Babs is the aptly named Lily Powers, whose widowed, alcoholic father has been pimping her out to the mangy crowd that populates his speakeasy. One of Lily’s regular johns points her towards Nietzsche: “Be a master, not a slave, and use men to get the things you want,” he tells her. “Yeah.” Lily’s brain lights up together with her nihilistic cigarette. Lily becomes convinced of her feminine power when a convenient boiler explosion sends daddy to a much deserved hell.
With four bucks, Lily and her dad’s servant, Chico (Theresa Harris) hop aboard a train car. When the railman discovers them and threatens to kick them off, Chico suggests a romp in the hay. New York, here we come! Lily becomes “Baby Face” and spreads for anyone who can advance her career at the bank, including a young, curly topped John Wayne.
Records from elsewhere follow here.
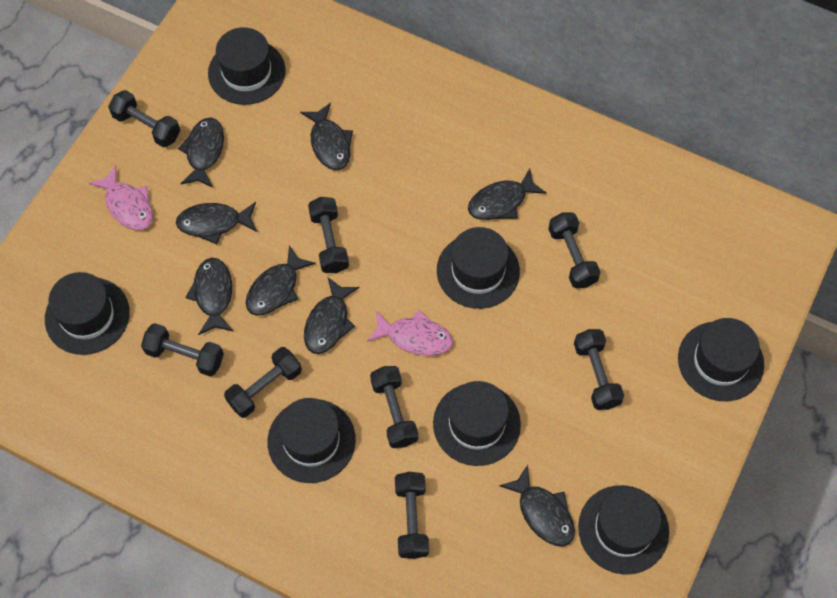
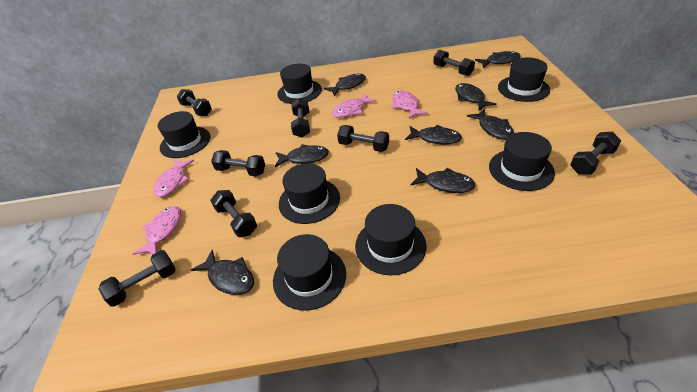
pink fish: 2 -> 4

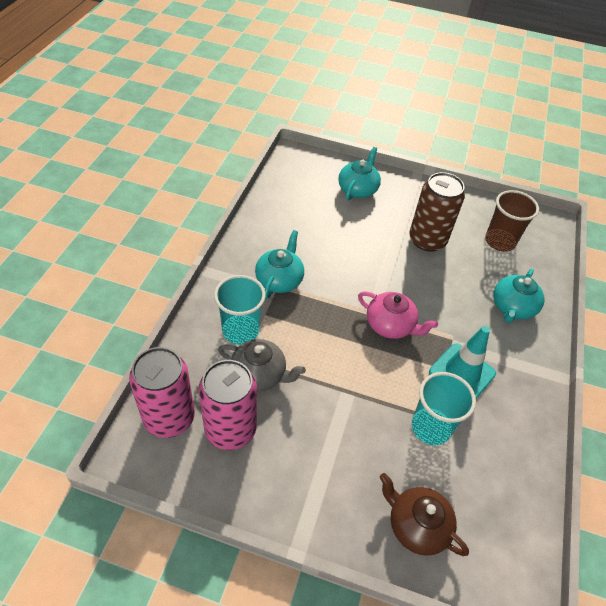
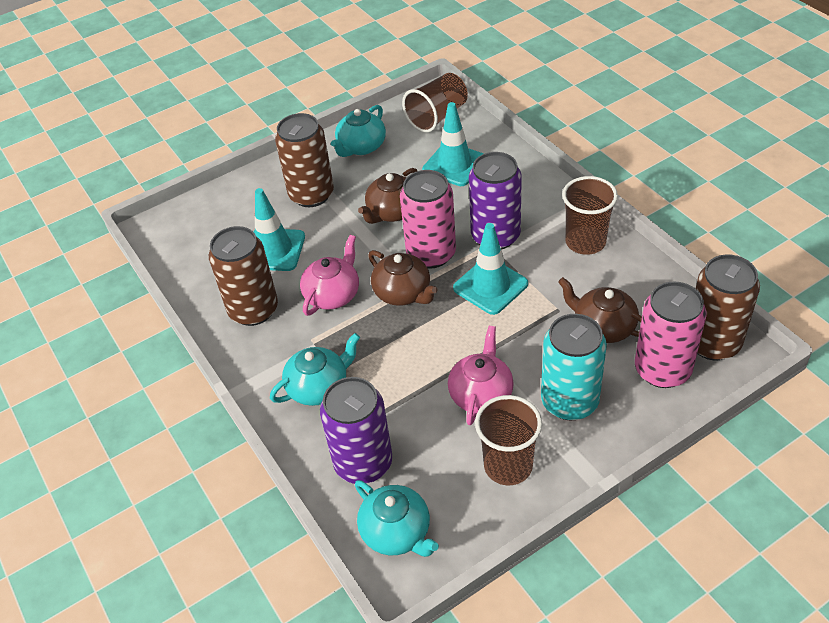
brown can: 1 -> 3
brown cup: 1 -> 3
brown teapot: 1 -> 3
grey teapot: 1 -> 0
pink teapot: 1 -> 2
purple can: 0 -> 2
turquoise can: 0 -> 1
turquoise cup: 2 -> 0
turquoise traffic cone: 1 -> 3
Lily gives Lulu a run for the money and similar consequences await, including a murder-suicide scandal. Enter Tranholm (George Brent), Paris, marriage, eventual true love and realization that Nietzsche was clueless. Although director Alfred E. Green lacks Wellman’s directorial flair, he wisely defers to Stanwyck’s star power. Baby Face is not as outlandishly plotted as Night Nurse, lacks that earlier film’s idiosyncratic period zingers, and is bogged down with an unconvincing conversion at the finale. Still, for most of its ride, we are right there in the sack with Baby Face.


In this Dickensian Gothic melodrama, Pickford plays Molly, the oldest of a group of orphans being used for slave labor on a potato farm. Despite being about twenty years too old for the part (!), Pickford pulls it off with plucky perfection. The potato farm is actually a baby farm, with Molly as the self-appointed mother of the brood. Every melodrama needs a good villain. Sparrows has a superb one in Gustav von Seyffertitz as the aptly named hunchbacked baby thief, Grimes. Seyffertitz was a favorite silent era villain and his portrayal here is saturated in mire. When his racket is threatened with exposure, Grimes has no qualms about “chucking them babies in the swamp.” News of Grimes’ plan reaches Molly. A chilling, breath-taking chase scene follows, which probably influenced Charles Laughton’s Night of the Hunter (1955). Molly leads her charges through the bayou, facing gators and quicksand. There is an early casualty amongst the children and none other than Jesus Christ Himself appears to escort the poor lad’s corpse into heaven!
Pabst initiated an extensive search for his Lulu, testing and rejecting hundreds of aspiring actresses. Upon seeing Brooks’ ravishing portrayal of a femme fatale in Howard Hawks’ amiable, comic A Girl in Every Port (1928), Pabst felt he had found his Lulu. It’s easy to see why. Brooks’ memorable part, though small, registers as a rudimentary prototype of Lulu. Brooks later complimented her Svengali’s perception: “It was clever of Pabst to know even before he met me that I possessed the tramp essence of Lulu.” Brooks’ only other early Hollywood film of merit is William Wellman’s Beggars of Life (1928). For years Malcolm St. Claire’s The Canary Murder Case (1929) was considered lost. Stills hinted at a missing gem. Unfortunately, the film was discovered and released. Perhaps some things should remain lost.